In step S204, a counter (not shown) is set to an initial value (N = 0). And step S
At 206, image data is taken in from each camera constituting the vehicle-mounted monitoring camera 10, and at step S208, each image data is recorded in each memory in the memory 40. The flash memory 40 is an electrically rewritable ROM.
Therefore, even if the power is not supplied, the recorded image data is not erased. After the image data is recorded in the flash memory 40, the counter value of the counter is incremented by 1 in step S210 (N =
N + 1).

Then, in step S212, it is determined whether or not the counter value N is greater than or equal to the predetermined value X2. If it is determined that the counter value N is less than the predetermined value X2, the process proceeds to step S214. Note that this predetermined value X2 may be the same value as X1 in the first embodiment, or may be set to a value longer than that, so that it is possible to shoot for a long time.

Then, in step S214, it is determined whether or not an accident has occurred, and if it is determined that an accident has occurred, this flowchart is ended. On the other hand, if it is determined that no accident has occurred, step S200
Return to and repeat the same process. If it is determined that no accident has occurred, the image data may be erased and the process may return to step S200 to erase the same process.

As described above, according to this embodiment, when there is a risk of an accident, the vehicle monitoring camera 10 photographs the surroundings of the vehicle or the interior of the vehicle, and the photographed image data is recorded in the flash memory 40. To do. As a result, it becomes possible to record the process in which the accident occurs, and it is possible to accurately investigate the cause of the accident. Further, unlike the first embodiment, it is not necessary to constantly monitor the surrounding situation by the vehicle-mounted monitoring camera 10 and record the image data, so that the life of the flash memory 40 can be extended.

[Brief description of drawings]

FIG. 1 is an overall configuration diagram showing a first embodiment.

FIG. 2 is an explanatory diagram showing a mounting position and a shooting area of each camera of the vehicle-mounted monitoring camera.

FIG. 3 is a flowchart showing a first embodiment.

FIG. 4 is an overall configuration diagram showing a second embodiment.

FIG. 5 is a flowchart showing a second embodiment.

[Explanation of symbols]

1 Image controller 10 In-vehicle surveillance camera 20 memory 30 ROM 40 memory

Claims (4)

[Claims] 1. An in-vehicle surveillance camera for photographing a situation around a vehicle, a recording means for recording image data photographed by the in-vehicle surveillance camera, and an accident occurrence judgment for judging whether or not an accident of the own vehicle has occurred. A vehicle-mounted monitoring camera device, characterized in that the image data recorded in the recording means is brought into a freeze state when the accident occurrence judging means judges that an accident of the own vehicle has occurred. . 2. The in-vehicle surveillance camera device according to claim 1, wherein when the recording means records new image data at the stage of recording a predetermined amount of image data, the recorded image data is recorded.
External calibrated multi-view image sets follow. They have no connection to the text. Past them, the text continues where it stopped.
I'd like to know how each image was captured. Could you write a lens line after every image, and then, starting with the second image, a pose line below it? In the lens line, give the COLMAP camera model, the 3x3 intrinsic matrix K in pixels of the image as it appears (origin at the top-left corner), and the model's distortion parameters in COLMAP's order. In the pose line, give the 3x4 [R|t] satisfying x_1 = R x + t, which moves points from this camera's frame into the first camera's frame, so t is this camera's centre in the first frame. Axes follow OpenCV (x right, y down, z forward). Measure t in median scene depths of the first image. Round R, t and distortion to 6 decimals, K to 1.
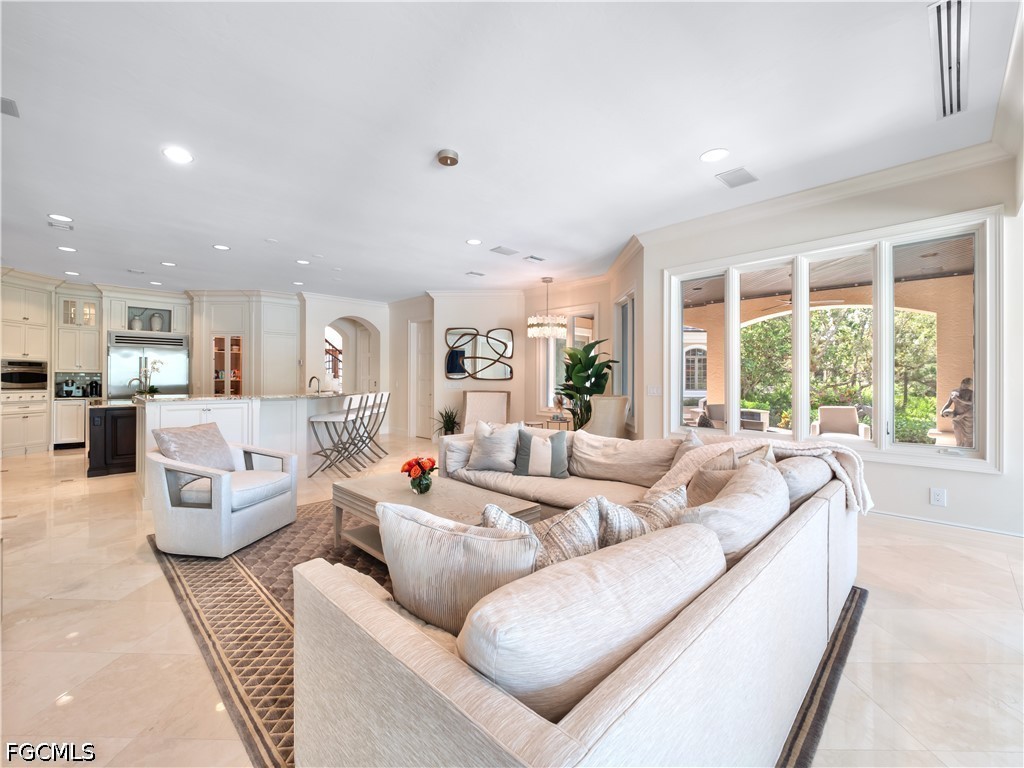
lens RADIAL K [[432.0, 0, 502.4], [0, 432.0, 378.2], [0, 0, 1]] dist [-0.003453, -0.000951]
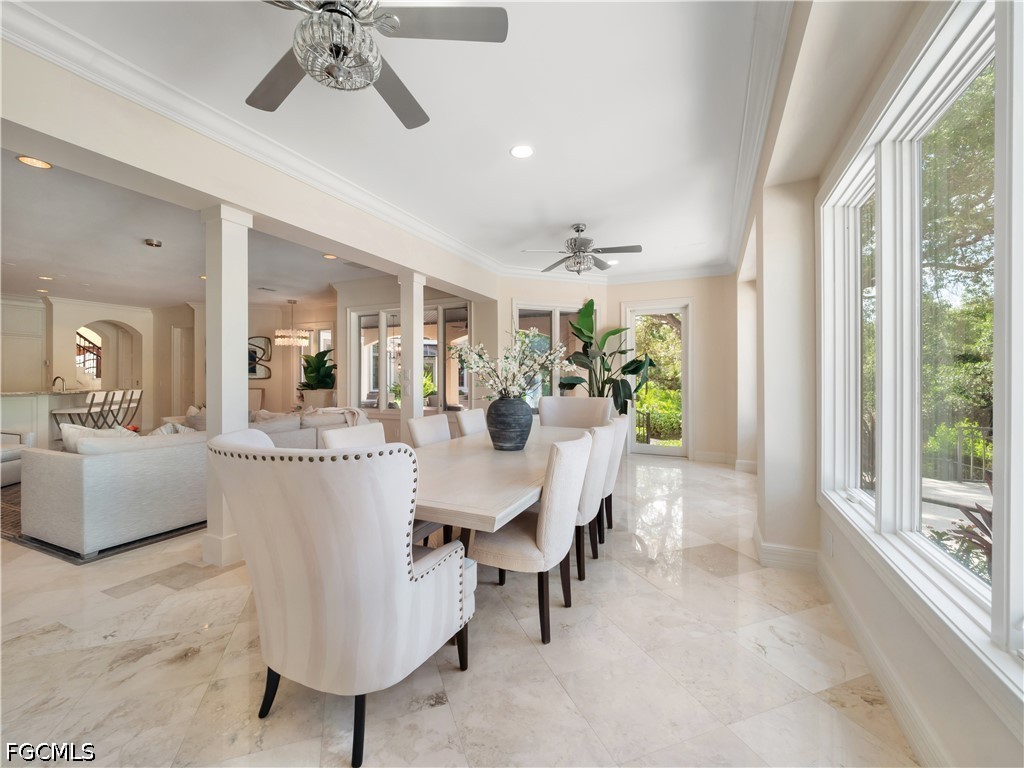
lens RADIAL K [[432.0, 0, 502.7], [0, 432.0, 377.3], [0, 0, 1]] dist [-0.003453, -0.000951]
pose [[0.935068, -0.003663, 0.354450, 0.225126], [0.001649, 0.999981, 0.005983, -0.006388], [-0.354465, -0.005010, 0.935056, -0.420635]]
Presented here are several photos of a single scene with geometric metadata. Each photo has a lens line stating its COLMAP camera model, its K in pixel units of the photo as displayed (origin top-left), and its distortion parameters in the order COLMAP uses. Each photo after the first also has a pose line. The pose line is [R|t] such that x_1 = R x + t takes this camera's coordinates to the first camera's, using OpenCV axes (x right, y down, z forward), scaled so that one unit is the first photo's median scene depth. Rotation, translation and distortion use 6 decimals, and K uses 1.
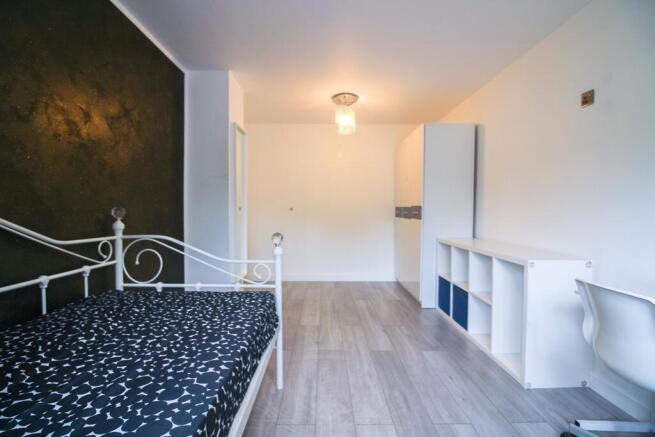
lens RADIAL K [[304.3, 0, 327.3], [0, 304.3, 215.0], [0, 0, 1]] dist [0.000544, -0.012379]
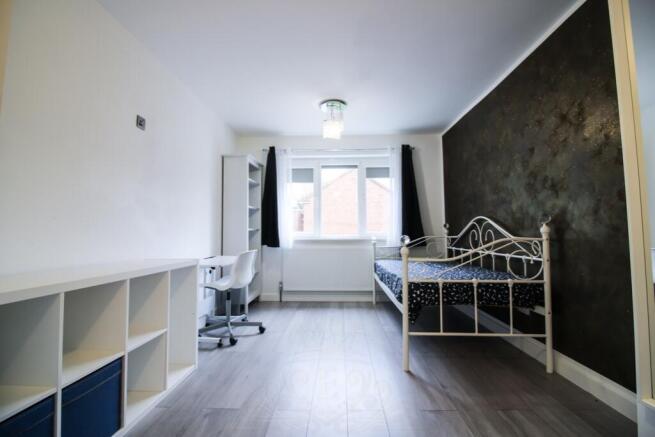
lens RADIAL K [[304.3, 0, 327.3], [0, 304.3, 215.0], [0, 0, 1]] dist [0.000544, -0.012379]
pose [[-0.999237, 0.005181, 0.038708, 0.101441], [0.003091, 0.998544, -0.053856, 0.041316], [-0.038931, -0.053695, -0.997798, 2.247081]]
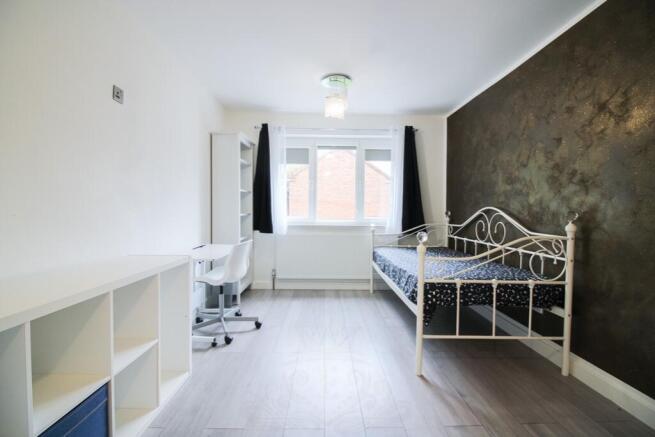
lens RADIAL K [[304.3, 0, 327.3], [0, 304.3, 215.0], [0, 0, 1]] dist [0.000544, -0.012379]
pose [[-0.999772, -0.011370, -0.018071, 0.207043], [-0.011806, 0.999638, 0.024196, -0.026649], [0.017790, 0.024403, -0.999544, 2.116845]]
An in-vehicle surveillance camera device that deletes the oldest image data among the above. 3. An in-vehicle surveillance camera for photographing a situation around a vehicle, a recording means for recording image data photographed by the in-vehicle surveillance camera, and a judgment as to whether or not there is a risk of an accident of the own vehicle. When the accident risk determining unit determines that there is a risk of an accident, the vehicle-mounted monitoring camera captures an image of the surroundings of the vehicle, and the image is taken. An in-vehicle surveillance camera device characterized by recording image data in the recording means. 4. The vehicle-mounted monitoring camera device according to claim 1, wherein the vehicle-mounted monitoring camera captures an image of a driver's seat of the vehicle.